METHODS: The individual enrollment and medical expenditure data for 1996 and 1997 were obtained from the Bureau of NHI. A random sample of 360,037 beneficiaries was divided into two sub-samples: one for model building and one for validation. Linear regression was employed to estimate the relationship between each individual’s 1997 total expenditure and risk adjusters, i.e., age, gender, prior years’ medical spending, and catastrophic status.
RESULTS: The 10- to 14-years age group had the lowest total expenditure of $NT 3,055 ($US 1 = $NT 27.5 in 1996) in 1996, while the 65 years and over age group had the highest at almost 10 times more than the lowest. The distributions of total expenditure for both genders followed the familiar J-shaped curve. The average of the total expenditure of individuals with a catastrophic diagnosis was more than 17 times that of individuals without. Age and gender resulted in a predictive R2 of only 3.8% in the risk assessment model. By including prior total expenditure, the predictive R2 increased to 24.2%. Further addition of catastrophic status increased the predictability slightly to 25%. Prior outpatient expenditure predicted 72% of subsequent outpatient expenditure, but prior inpatient expenditure predicted only 3% of subsequent inpatient expenditure.

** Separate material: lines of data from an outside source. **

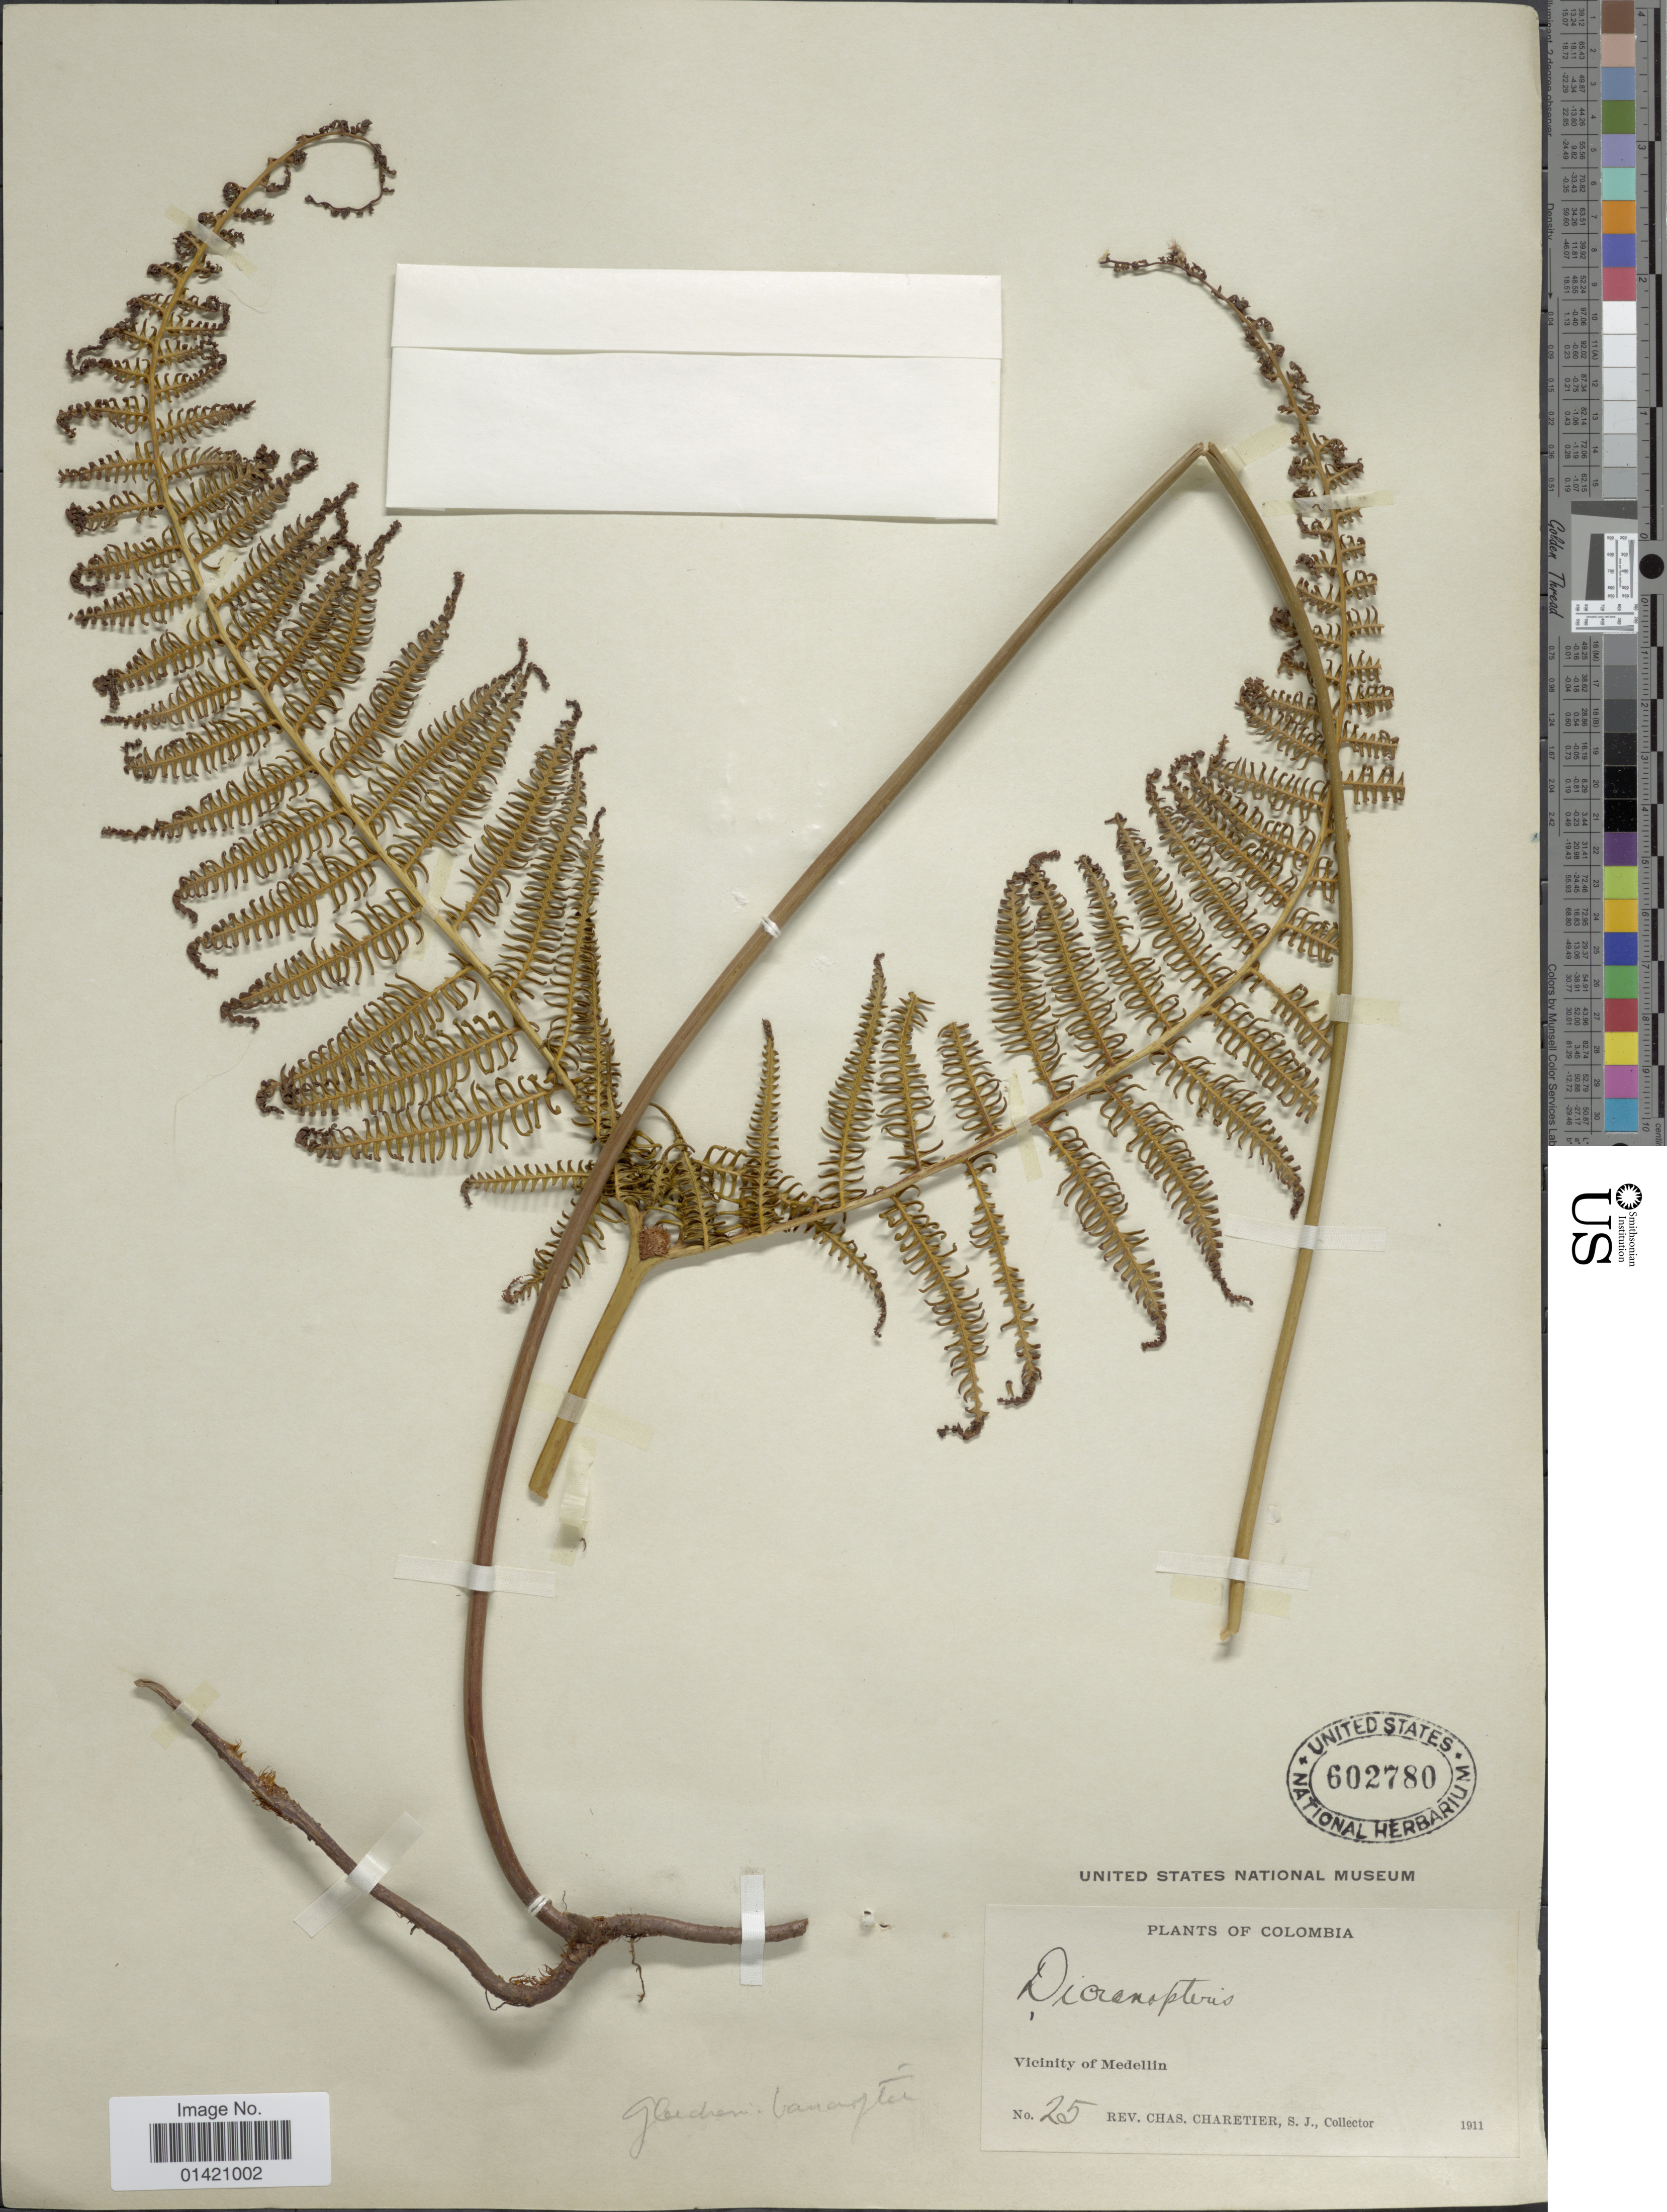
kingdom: Plantae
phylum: Tracheophyta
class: Polypodiopsida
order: Gleicheniales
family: Gleicheniaceae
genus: Diplopterygium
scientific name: Diplopterygium bancroftii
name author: (Hook.) A.R. Sm.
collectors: C. Charetier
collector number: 25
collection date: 1911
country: Colombia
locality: Vicinity of Medellin.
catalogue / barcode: US 602780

CONCLUSIONS: As in other countries, age and gender provided only limited predictability in risk assessment. On the other hand, prior outpatient expenditure in this study provided relatively superior predictability in risk assessment. Prudence is required when including prior utilization as a part of the risk assessment model in calculating capitation payments, as this may indirectly encourage unnecessary use of healthcare services.